El automóvil que chocó con Chigurh en la intersección a tres manzanas de la casa era un Buick de diez años de antigüedad que se había saltado un stop. No había huellas de patinazo y el coche no había intentado frenar. Chigurh nunca llevaba puesto el cinturón de seguridad cuando conducía por ciudad debido precisamente a riesgos de esta índole y aunque vio venir el Buick y se lanzó hacia el otro lado de la camioneta el impacto hundió instantáneamente la puerta del conductor y le rompió el brazo por dos sitios y le fracturó varias costillas y le hizo un corte en la cabeza y en la pierna. Salió como pudo por la puerta del copiloto y caminó hasta la acera y se sentó en el césped de una casa y se miró el brazo. El hueso asomando bajo la piel. Una herida fea. Una mujer en bata salió gritando.

La sangre le entraba en los ojos mientras trataba de pensar. Se agarró el brazo y lo giró e intentó ver si sangraba mucho. Si la arteria radial estaba cortada. Le pareció que no. La cabeza le zumbaba. No sentía dolor. Todavía no.
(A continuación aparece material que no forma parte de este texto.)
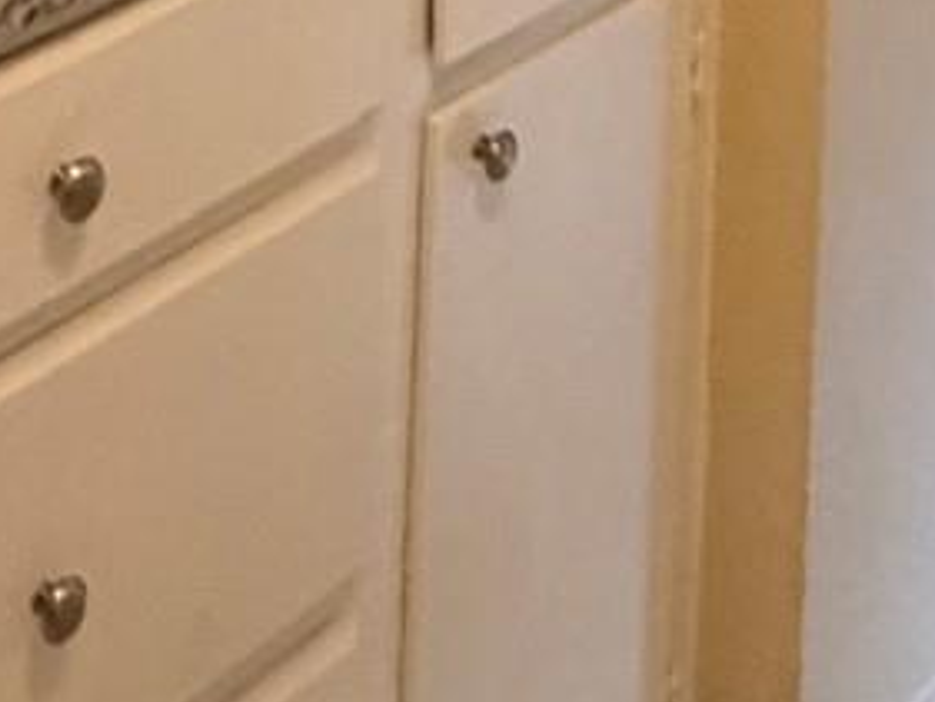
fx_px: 2756
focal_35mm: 102
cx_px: 299
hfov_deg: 19.2
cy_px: -1294
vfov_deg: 10.8
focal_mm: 2.22
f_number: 2.2
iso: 250
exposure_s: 1/60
Dos muchachos estaban allí de pie mirándole.

¿Se encuentra bien, señor?

Sí, dijo. Me encuentro bien. Dejadme estar un rato aquí sentado.

La ambulancia no tardará. Ese hombre de allá ha ido a llamarla.

Muy bien.

Seguro que se encuentra bien.

Chigurh los miró. ¿Qué queréis por esa camisa?, dijo.

Los chicos se miraron. ¿Qué camisa?

Cualquiera. ¿Cuánto?

Estiró la pierna y metió la mano en el bolsillo y sacó su monedero. Necesito algo para vendarme la cabeza y un cabestrillo para este brazo.

Uno de los chicos empezó a desabrocharse la camisa. Caray, señor. ¿Por qué no lo ha dicho? Le doy mi camisa.

Chigurh la cogió y la rasgó en dos con los dientes por la parte de la espalda. Se envolvió la cabeza como si llevara un pañuelo y con la otra mitad improvisó un cabestrillo y metió el brazo en él.

Atadme esto, dijo.

Los chicos se miraron.

Atadlo.

El que llevaba una camiseta se adelantó y se arrodilló e hizo un nudo en el cabestrillo. Ese brazo tiene mala pinta, dijo.

Chigurh sacó un billete del monedero y se guardó el monedero en el bolsillo y cogió el billete que sujetaba con los dientes y se puso de pie y tendió la mano.

Caray, señor. A mí no me importa ayudar a la gente. Eso es mucho dinero.

Tómalo. Tómalo pero recuerda que no sabes qué cara tengo. ¿Has entendido?

El chico cogió el billete. Sí, señor, dijo.

Le vieron alejarse por la acera sujetándose el trapo en torno a la cabeza, cojeando un poco. La mitad de eso es mía, dijo el otro chico.

Tú aún conservas la camiseta.

No te lo ha dado por eso.

Puede, pero yo me he quedado sin camisa.

Se acercaron a donde los vehículos seguían humeando. Las farolas se habían encendido. Un charco verde de anticongelante se estaba formando en la cuneta. Cuando pasaron junto a la camioneta de Chigurh el de la camiseta detuvo al otro con la mano. ¿Ves lo que yo veo?, dijo.

Joder, dijo el otro.

Lo que vieron fue la pistola de Chigurh en el suelo del lado del copiloto. Se oían ya las sirenas a lo lejos. Cógela, dijo el primero. Venga.

¿Por qué yo?

Yo no tengo camisa para taparla. Vamos. Date prisa.